臨水河邊的貨船一直在等候,先行一步的谷宇等人已經把押送的俘虜押進船艙,等力屠三人一上船立刻啟航,順流而下,返回臨城州府。
力屠往船艙裡走去:“張子健通知蒲水三哥,把陳大虎的妻女找出來,她們不可能藏得太遠。”
張子健點點頭:“已經告訴三哥了,不過金三跺那邊會扎眼些。”
力屠點點頭:“沒事,找到再說。”
船老大跟到力屠身後:“堡主,逆流而上八天,順水而下也需要六天的時間。”
力屠正快步走進關押囚犯的房間,聽到船老大的話點點頭:“路上小心多加小心。谷宇。”
“堡主!”谷宇上前一步。
“你帶兄弟們加強戒備,給家裡傳訊,讓家中的護衛趕到臨城州府來接應,讓他們準備好馬車。”
力屠走到船艙前停下腳步,掃了眼身後眾人:“沒有我的吩咐,誰也不能進入船艙。谷宇你守住大門。”
谷宇應了聲,站到門邊。
力屠已經推門而入。
船艙裡的光線有些黑暗,堆積滿貨物的船艙裡挪開一條過道,被抓回來的陳家莊人,和那兩個少年少女,都被繩索吊在離地兩尺的半空,隨著啟航的船身搖動。
看到力屠進來,掛在前面的陳耀庭睜開眼睛。
力屠緩步走上前去,看了看他,又看了看身後幾人,就連那孩子都被掛在上面,轉目目光落在陳耀庭身上:“挖那個隧道做什麼?”
陳耀庭搖搖頭,不出聲。
力屠自己笑笑:“陳大虎還給你們陳家留了後,不過你放心,我一定會找到他們的。”
“你……”陳耀庭怒目等著滿臉帶笑的力屠:“我們不過是躲藏在陳家莊裡,安安靜靜偷生,你下手如此狠毒,小心報應。”
“報應?”力屠呵呵笑了聲,應著陳耀庭憤怒的目光:“你們動手攻擊我力家堡的人,就應該想到這個結局。”

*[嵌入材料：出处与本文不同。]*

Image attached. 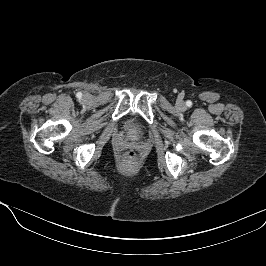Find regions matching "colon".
<instances>
[{"mask_svg":"<svg viewBox=\"0 0 266 266\" xmlns=\"http://www.w3.org/2000/svg\"><path fill=\"white\" fill-rule=\"evenodd\" d=\"M126 159L129 161V162H135L137 160V154L136 152L134 151H129L127 154H126Z\"/></svg>","mask_w":266,"mask_h":266,"instance_id":"5ec220e1","label":"colon"}]
</instances>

力屠目光凝了凝,盯著滿臉憤怒的陳耀庭,冰冷的說道:“你知道,你那孫兒是我殺的第一個人嗎?我現在想起來都還覺得想吐。”
陳耀庭眼中恨意彷彿要把力屠灼燒成粉,瞪大的眼眶撕裂幾絲,露出血滴。
力屠面對被封住丹田真氣的俘虜,搖了搖頭:“不給我想要的答案,他也得死。”力屠抬手指了指人群后面那個已經滿臉恐懼的孩子。
冷眼掃過狠狠盯著自己的俘虜,力屠對陳耀庭笑了笑:“你把陳家莊這些人的命,賭在他們兩個連毛都沒長齊的孩子身上,你還真是有勇氣。”
“我現在就想知道,他們到底給你許諾了什麼?全家成仙?還是武霸天下?”
陳耀庭渾身一抖,別過頭去避開力屠的目光。
呵呵!
力屠笑了笑往船艙裡走去,看著陳耀庭身後那幾個陳家莊的人:“你們恐怕都不知道陳耀庭在做什麼吧?他在帶你們成仙呢!”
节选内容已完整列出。